6 Responses to “Retiree health: bigger problem than pensions?”

  1. stevefromsacto Says:

    Amazingly, no mention at all that the real reason for rising health care costs for state retirees is the same as rising health care costs for all Americans–the lack of meaningful health care reform. The right-wingers whine about the high cost of retiree health care, but they are silent when Anthem Blue Cross wants to raise its rates by 39 percent. Why is that?

  2. Donna Says:

    It would be better if articles such as this clarified that not all government/local agency retirees get health care costs covered upon retirement. I retired under the San Bernardino County Employees Retirement System and have to pay just over 26% of my retiree income to keep my Kaiser. For a year and a half I had to pay closer to 30% to keep my COBRA until qualifying for the system retirement. Truth is, it is an obscene amount that too many people have to pay and I know many simply cannot. The answer is a public option for all in my opinion.

  3. Dr. Mark H. Shapiro Says:

    Most state workers pay into social security and Medicare. When they retire much of their health care is provided by Medicare. When retirees who are eligible for Medicare reach age 65, they are required to enroll in Medicare Parts A & B. CalPERS does cover the cost of supplement to Medicare insurance that provides some additional benefits, but most of the state retirees’ benefits for those over 65 is covered by Medicare.

    The real problem occurs for those employees who retire before age 65. CalPERS then covers the entire cost of health insurance for these retirees.

  4. Defined Contribution Says:

    Guaranteeing defined pension benefits for a lifetime is highly questionable; guaranteeing healthcare coverage for a lifetime is crazy. Retiree healthcare for public employees should be moved to a defined contribution model whereby employer and employee each set aside an amount in a tax-advantaged account. At retirement, the employee has Medicare plus the amount they were able to accumulate over their careers.

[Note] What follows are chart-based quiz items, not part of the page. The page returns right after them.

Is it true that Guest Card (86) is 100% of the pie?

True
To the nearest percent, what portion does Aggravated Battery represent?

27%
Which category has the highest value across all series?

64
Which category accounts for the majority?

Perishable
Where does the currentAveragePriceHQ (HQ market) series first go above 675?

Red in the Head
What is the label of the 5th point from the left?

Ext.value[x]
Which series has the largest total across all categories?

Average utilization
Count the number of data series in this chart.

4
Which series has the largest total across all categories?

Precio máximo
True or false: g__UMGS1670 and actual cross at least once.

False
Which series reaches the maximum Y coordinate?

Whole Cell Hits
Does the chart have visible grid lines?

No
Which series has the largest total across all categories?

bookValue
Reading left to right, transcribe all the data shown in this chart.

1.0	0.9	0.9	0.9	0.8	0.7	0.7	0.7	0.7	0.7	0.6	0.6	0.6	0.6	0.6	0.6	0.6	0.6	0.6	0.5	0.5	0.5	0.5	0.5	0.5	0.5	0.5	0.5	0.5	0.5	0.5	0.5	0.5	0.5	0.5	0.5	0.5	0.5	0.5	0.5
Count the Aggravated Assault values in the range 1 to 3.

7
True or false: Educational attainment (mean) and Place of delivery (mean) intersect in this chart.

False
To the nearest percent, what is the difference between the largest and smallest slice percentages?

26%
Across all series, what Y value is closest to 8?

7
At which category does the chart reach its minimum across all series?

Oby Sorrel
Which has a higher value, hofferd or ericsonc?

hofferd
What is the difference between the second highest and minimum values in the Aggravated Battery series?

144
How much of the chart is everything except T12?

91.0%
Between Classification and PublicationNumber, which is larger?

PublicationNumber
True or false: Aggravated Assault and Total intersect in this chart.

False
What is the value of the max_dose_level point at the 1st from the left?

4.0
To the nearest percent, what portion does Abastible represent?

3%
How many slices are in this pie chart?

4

    This would not guarantee retirees get great coverage in retirement, but it places more responsibility on the individual where it belongs and still be a far better benefit than most taxpayers receive.

  5. Pcalger Says:

    Dear Defined:
    Please remember that public employees ARE taxpayers! I often think that some folks mistakenly believe that public employees are somehow magically tax exempt. Also, when talking about personal responsibility, remember that the amount of health care coverage available during retirement was a variable in the decision retirees made about when they could retire.

    I would like to hear a bit more about the responsibility of the people of California to honor the commitments they have made to their public employees – about their responsibility.

  6. stevefromsacto Says:

    “Please remember that public employees ARE taxpayers!”

    Fat chance of that happening. The Tea Party zealots and the one percenters who are trying to slash government programs to the bone do not care what happens to public employees as a result.

    Here’s a good example: When Newt Gingrich suggested that children take over the job of cleaning their schools, he was rightly denounced for wanting to eliminate child labor laws.

    But not a word has been said about the tens of thousands of low-wage janitors who would lose their jobs under Gingrich’s plan or about what it would mean to their families and to our national and local economies.

    What happens when public employees lose their jobs? The likelihood is that they will go on unemployment and may have to eventually apply for Food Stamps and other public assistance. They will lose their life savings and even their homes. They will no longer be paying taxes or spending at local businesses. Perhaps Gingrich and the Tea Baggers can explain how THAT would help our nation’s economy.